CCTSI Receives $48.4 Million Grant From NIH
Department of Pediatrics Oct 31, 2013Children's Hospital Colorado is part of the Colorado Clinical and Translational Sciences Institute (CCTSI), which recently received a $48.4 million five-year grant from the National Institutes of Health (NIH). This collaboration aims to accelerate the translation of laboratory discoveries into clinical treatments. The grant -- one of the largest of the NIH awards -- is a renewal to an earlier grant awarded in 2008, which led to the creation the CCTSI.
"We are extremely pleased that the NIH has selected the CCTSI to receive this grant," said Jim Shmerling, Chief Executive Officer. "For Children’s Hospital Colorado and our patients this means new discoveries and revolutionary treatments in complex pediatric conditions. My congratulations to the entire research team.”
The CCTSI is a collaborative enterprise between the University of Colorado Denver, Anschutz Medical Campus, CU Boulder, Colorado State University and six major hospitals -- Children’s Colorado, University of Colorado Hospital, Denver Health, National Jewish Health, Denver Veterans Affairs Medical Center and Kaiser Permanente of Colorado. CCTSI also includes health care organizations and local communities, both rural and inner city.
At Children’s Colorado, the grant will continue funding for Children’s Colorado’s Clinical and Translational Research Center (CTRC), which includes a 6 inpatient beds and an 11-room outpatient research clinic. Among other discoveries, the revolutionary treatment for a specific form of Cystic Fibrosis, Kalydeco, was initially tested within Children’s Colorado’s CTRC.
The CTRC includes Children’s Colorado’s Core lab, which serves the UCD Campus, researchers throughout the United States and the world, as well as industry. It also serves as a reference laboratory for Children’s Colorado, The Cystic Fibrosis Foundation, and Quest Diagnostic.
The grant will also support Children’s Colorado’s biostaticians and the hospital’s Child and Maternal Health research.
“This grant award is the result of a lot of hard work by many people. It has been a true team effort,” said Ronald J. Sokol, MD, (pictured above) chief of the Digestive Health Institute at Children’s Colorado, Vice Chair of Pediatrics and principal investigator and CCTSI director.
He added, “We appreciate the NIH’s and Children’s Colorado’s continued support and commitment to our Institute. This award allows us to be a continuous voice in the broader discussion of improving health while reducing costs.

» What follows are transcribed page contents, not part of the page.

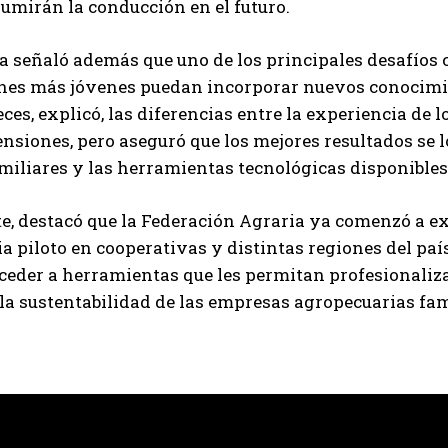
umirán la conducción en el futuro.
 señaló además que uno de los principales desafíos c
nes más jóvenes puedan incorporar nuevos conocimie
es, explicó, las diferencias entre la experiencia de l
nsiones, pero aseguró que los mejores resultados se 
miliares y las herramientas tecnológicas disponibles
e, destacó que la Federación Agraria ya comenzó a e
a piloto en cooperativas y distintas regiones del paí
eder a herramientas que les permitan profesionalizar
 la sustentabilidad de las empresas agropecuarias fam
Suscribite al Newsletter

Some of the goals of the CCTSI are to:
- Expand the statewide academic home for clinical and translational research.
- Implement new clinical research management strategies to improve quality, safety, efficiency, cost-effectiveness and innovative team science as well as introduce new software systems and workflows.
- Centralize the delivery of resources, services and technologies.
- Incorporate key concepts of community engagement into the full spectrum of translational research.
- Increase the translational research workforce capacity through a broad curriculum of education, training and career development opportunities.
“This is a program that will continue to develop groundbreaking advances in medicine, as findings at the laboratory bench are effectively applied to treatment of patients. The CCTSI is also a model for cooperation amongst the leading healthcare institutions in the region,” said Frederick J. Suchy, M.D. Dr. Suchy is the Chief Research Officer, Director of Children's Hospital Colorado Research Institute, Professor of Pediatrics and Associate Dean for Child Health Research for the University of Colorado School of Medicine.
Eventually, through innovative research and dissemination, CCTSI should help improve the health care of all of Colorado's more than 4 million residents and the 1,300 physician practices and 300 hospitals that serve them.